Use-case preset

Tool-calling-heavy workflow cost calculator

Agent with many parallel tool calls per turn; ops automation.

Operations-automation agents issue many tool calls per turn — querying APIs, reading configs, triggering webhooks — and accumulate tool-call results in context across multiple rounds. The 60/40 input/output split reflects that tool results fed back into the context make output token counts higher than typical chat. The 16k window accommodates a long tool spec plus several rounds of tool-result accumulation before the final answer.

Under-5s p95 latency applies to individual LLM steps; total workflow latency multiplies by the number of rounds.
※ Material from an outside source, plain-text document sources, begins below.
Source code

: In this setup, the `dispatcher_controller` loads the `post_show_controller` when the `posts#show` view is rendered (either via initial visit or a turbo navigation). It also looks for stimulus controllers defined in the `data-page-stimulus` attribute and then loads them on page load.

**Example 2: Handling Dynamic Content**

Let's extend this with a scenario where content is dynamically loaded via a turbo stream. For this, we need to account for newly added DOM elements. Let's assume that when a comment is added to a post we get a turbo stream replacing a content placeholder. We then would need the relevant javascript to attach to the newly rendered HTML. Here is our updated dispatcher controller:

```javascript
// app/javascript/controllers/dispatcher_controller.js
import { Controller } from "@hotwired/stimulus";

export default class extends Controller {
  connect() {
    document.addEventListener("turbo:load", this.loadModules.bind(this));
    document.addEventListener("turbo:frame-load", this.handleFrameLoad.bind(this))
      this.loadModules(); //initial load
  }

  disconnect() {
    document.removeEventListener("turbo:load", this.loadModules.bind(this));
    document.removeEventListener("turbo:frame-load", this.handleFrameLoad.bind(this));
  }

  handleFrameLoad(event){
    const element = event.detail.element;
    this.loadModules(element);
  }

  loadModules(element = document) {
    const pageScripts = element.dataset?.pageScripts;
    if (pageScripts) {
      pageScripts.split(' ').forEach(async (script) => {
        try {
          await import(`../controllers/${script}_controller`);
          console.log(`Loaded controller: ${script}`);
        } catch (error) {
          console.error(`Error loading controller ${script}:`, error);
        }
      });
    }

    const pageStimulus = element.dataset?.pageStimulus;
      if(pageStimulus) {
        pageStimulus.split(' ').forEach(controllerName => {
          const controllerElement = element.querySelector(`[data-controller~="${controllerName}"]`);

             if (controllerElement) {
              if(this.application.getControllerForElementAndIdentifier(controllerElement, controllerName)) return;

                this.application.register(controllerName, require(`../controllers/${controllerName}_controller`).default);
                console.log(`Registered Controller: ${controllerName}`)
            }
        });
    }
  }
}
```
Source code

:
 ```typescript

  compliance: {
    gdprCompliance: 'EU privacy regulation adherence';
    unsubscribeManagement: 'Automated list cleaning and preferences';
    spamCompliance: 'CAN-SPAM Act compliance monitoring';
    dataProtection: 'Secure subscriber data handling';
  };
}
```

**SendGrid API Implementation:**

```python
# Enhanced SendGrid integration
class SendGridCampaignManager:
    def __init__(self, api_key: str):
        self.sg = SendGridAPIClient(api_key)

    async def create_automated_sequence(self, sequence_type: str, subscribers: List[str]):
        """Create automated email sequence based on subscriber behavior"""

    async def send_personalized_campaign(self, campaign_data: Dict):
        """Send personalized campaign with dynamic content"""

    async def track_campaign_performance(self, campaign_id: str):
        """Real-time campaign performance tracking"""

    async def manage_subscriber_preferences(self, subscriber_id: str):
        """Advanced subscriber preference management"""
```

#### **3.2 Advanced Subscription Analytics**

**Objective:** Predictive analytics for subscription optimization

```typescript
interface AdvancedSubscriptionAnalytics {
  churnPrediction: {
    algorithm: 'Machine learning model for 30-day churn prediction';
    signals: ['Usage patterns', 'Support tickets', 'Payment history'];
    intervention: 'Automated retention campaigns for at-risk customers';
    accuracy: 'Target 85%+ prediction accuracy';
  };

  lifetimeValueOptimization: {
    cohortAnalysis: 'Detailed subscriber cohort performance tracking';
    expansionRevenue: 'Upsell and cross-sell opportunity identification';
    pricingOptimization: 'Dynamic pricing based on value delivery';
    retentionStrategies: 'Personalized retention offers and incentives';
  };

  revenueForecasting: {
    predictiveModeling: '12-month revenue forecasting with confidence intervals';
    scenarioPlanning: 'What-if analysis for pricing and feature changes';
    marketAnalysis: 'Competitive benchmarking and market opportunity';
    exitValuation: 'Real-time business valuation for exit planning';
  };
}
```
Models must support parallel function-calling — sequential tool calls kill throughput. Cache 30–50% of the prompt: the tool spec and system instructions are stable while user intent and tool results change. Cost lever: prune tool-result payloads aggressively before feeding them back; API responses often contain 10× more JSON than the agent actually needs.

Recommended models

meta/llama-3.3-70b-instruct

Reliable parallel tool-calling with strong JSON schema adherence at 70B scale.

alibaba/qwen-3-72b-instruct

Excellent function-calling accuracy; handles large tool specs and multi-round contexts well.

mistralai/mixtral-8x22b-instruct

MoE architecture provides fast inference on complex multi-tool workflows.

deepseek/deepseek-v3

Strong agentic reasoning with reliable structured output for tool-call payloads.

microsoft/phi-3.5-moe-instruct

MoE efficiency; competitive tool-calling at lower cost per step for simpler ops workflows.